In questa bella terra isolana, Francesca Scopelliti ha rivelato che si sente vicina alla Sicilia, anche perché ha compiuto gli studi a Messina ed è di origini calabresi, ma ancor di più perché in Sicilia ci sono tante vittime di mafia; ha ricordato Falcone e Borsellino ma ha tenuto a precisare che “questi erano uomini dello Stato, e sono morti, purtroppo, per fare il loro lavoro, ma Enzo non lo era”.
Ha chiesto per questo l’aiuto a tutti noi per continuare a lottare per il caso Tortora e ci terrebbe che fosse intitolata a lui una aula di tribunale; all’annuncio di questa prossima battaglia civile ha risposto con un caloroso applauso la gremitissima aula e Francesca ha risposto con un grande sorriso.
La giornalista calabrese ha puntualizzato che il caso Tortora non è un “errore giudiziario” ma un vero e proprio “crimine giudiziario”, edificato attraverso un circo mediatico: Enzo era molto conosciuto, era una persona molto riservata e conduceva una vita semplice, circondandosi di pochi amici come Sciascia, Montanelli, Biagi.
Si è soffermata a leggere qualche passo delle lettere durante il suo racconto; dei magistrati Tortora scriveva: “Non hanno niente in mano… Solo tre categorie di persone (ho scoperto) non rispondono dei loro crimini: i bambini, i pazzi e i magistrati”, ed ancora: “Sto pensando di chiedere il cambio di cittadinanza. Questo Paese non è più il mio”, “Non mi parlare della Rai, della stampa, del giornalismo italiano”. E tanti altri passi nei quali emergono la sofferenza per la detenzione, le conseguenze fisiche e psicologiche della privazione di libertà con delle espressioni che fanno proprio commuovere: “Guarda per me il mare, baciami un fiore”.

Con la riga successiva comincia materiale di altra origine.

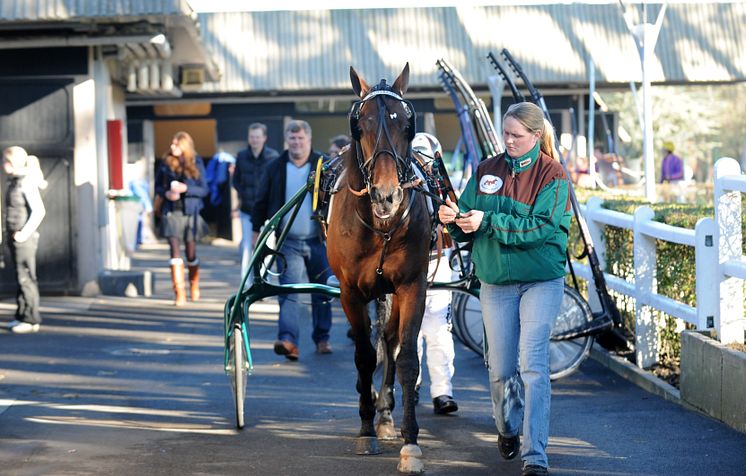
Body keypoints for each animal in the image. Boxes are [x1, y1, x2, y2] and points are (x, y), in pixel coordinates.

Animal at [326, 65, 430, 474]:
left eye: (406, 123)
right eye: (362, 123)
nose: (387, 196)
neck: (380, 225)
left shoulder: (412, 286)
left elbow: (406, 359)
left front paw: (409, 442)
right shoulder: (350, 292)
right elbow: (363, 356)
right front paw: (365, 430)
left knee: (388, 339)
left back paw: (385, 413)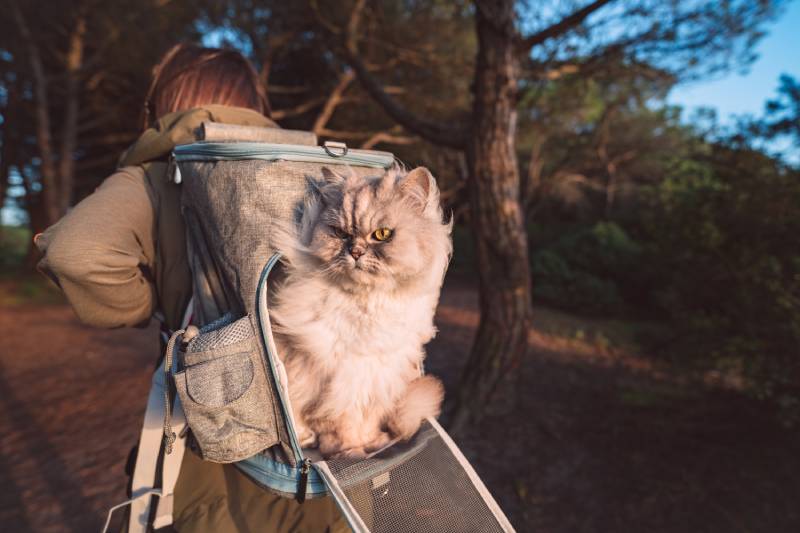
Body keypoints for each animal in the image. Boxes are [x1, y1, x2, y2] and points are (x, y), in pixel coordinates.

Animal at [270, 165, 454, 458]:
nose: (355, 252)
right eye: (340, 233)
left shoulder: (379, 376)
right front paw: (350, 451)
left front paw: (370, 443)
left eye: (382, 234)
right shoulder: (337, 380)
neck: (369, 304)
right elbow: (339, 426)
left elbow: (367, 420)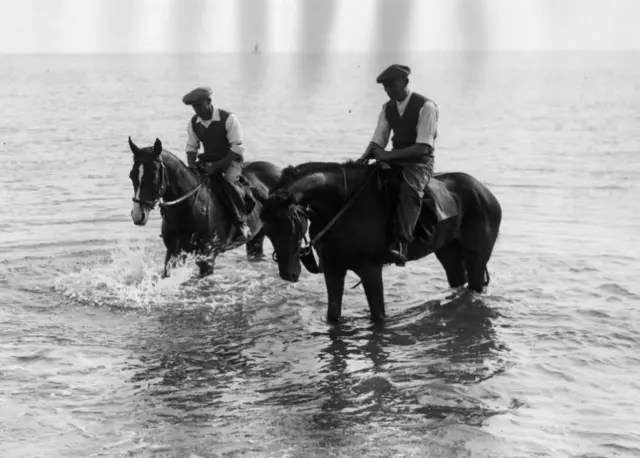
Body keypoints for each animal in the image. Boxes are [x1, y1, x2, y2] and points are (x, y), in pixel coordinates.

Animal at [129, 138, 282, 278]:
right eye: (132, 175)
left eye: (153, 177)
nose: (138, 215)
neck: (187, 209)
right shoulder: (174, 253)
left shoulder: (207, 257)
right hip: (256, 238)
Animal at [258, 161, 500, 322]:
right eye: (268, 230)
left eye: (290, 225)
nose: (287, 274)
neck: (341, 207)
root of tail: (484, 192)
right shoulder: (334, 270)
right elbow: (333, 316)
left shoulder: (371, 270)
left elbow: (378, 316)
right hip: (448, 251)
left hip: (476, 260)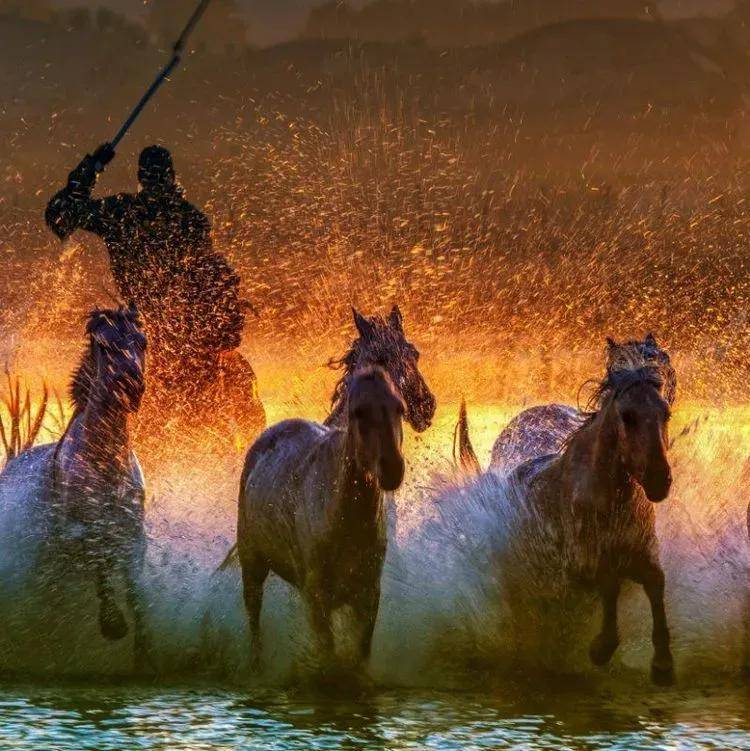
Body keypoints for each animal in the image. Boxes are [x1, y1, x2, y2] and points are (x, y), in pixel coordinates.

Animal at [0, 306, 151, 671]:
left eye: (142, 342)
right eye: (104, 346)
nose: (132, 389)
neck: (104, 462)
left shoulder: (133, 535)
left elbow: (136, 593)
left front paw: (144, 656)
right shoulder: (80, 532)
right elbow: (101, 566)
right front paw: (113, 625)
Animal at [235, 367, 406, 671]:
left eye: (399, 407)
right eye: (358, 412)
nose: (392, 469)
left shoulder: (368, 595)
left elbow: (359, 653)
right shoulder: (317, 599)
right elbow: (328, 653)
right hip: (252, 565)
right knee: (254, 617)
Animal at [500, 366, 674, 684]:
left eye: (665, 413)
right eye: (627, 416)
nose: (659, 480)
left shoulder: (642, 553)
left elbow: (656, 582)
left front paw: (663, 664)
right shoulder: (582, 561)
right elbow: (609, 581)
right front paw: (602, 648)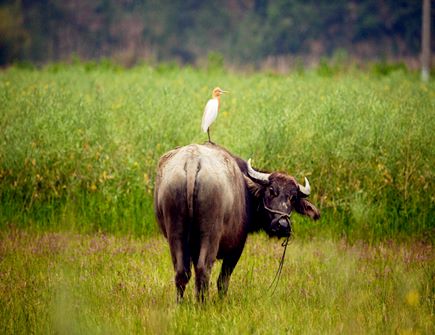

Francesca ha ricordato la forza di Enzo, di come quell’esperienza allucinante lo avesse spinto non solo a voler provare la sua innocenza ma a volersi occupare del sistema giudiziario: “Il mio compito – diceva – è far sapere, battermi perché queste inciviltà procedurali, questi processi che onorano, per paradosso, il fascismo, vengano a cessare. Perché un uomo sia rispettato, sentito, prima di essere ammanettato come un animale e gettato in carcere. Su delazioni di pazzi criminali”. E del Natale: “… da qui, è semplicemente ridicolo. L’ho passato rileggendo L’asino d’oro di Apuleio. Si è impiccato in cella un uomo. Una scena atroce. Siimi vicina, cicciotta mia. Ti dico: buon Natale, va bene?”
Francesca ha concluso sottolineando come sia triste, dopo trentatré anni, l’attualità di queste denunce, perché ciò significa che la giustizia non ha fatto passi in avanti e che la vicenda di Enzo non è servita a niente.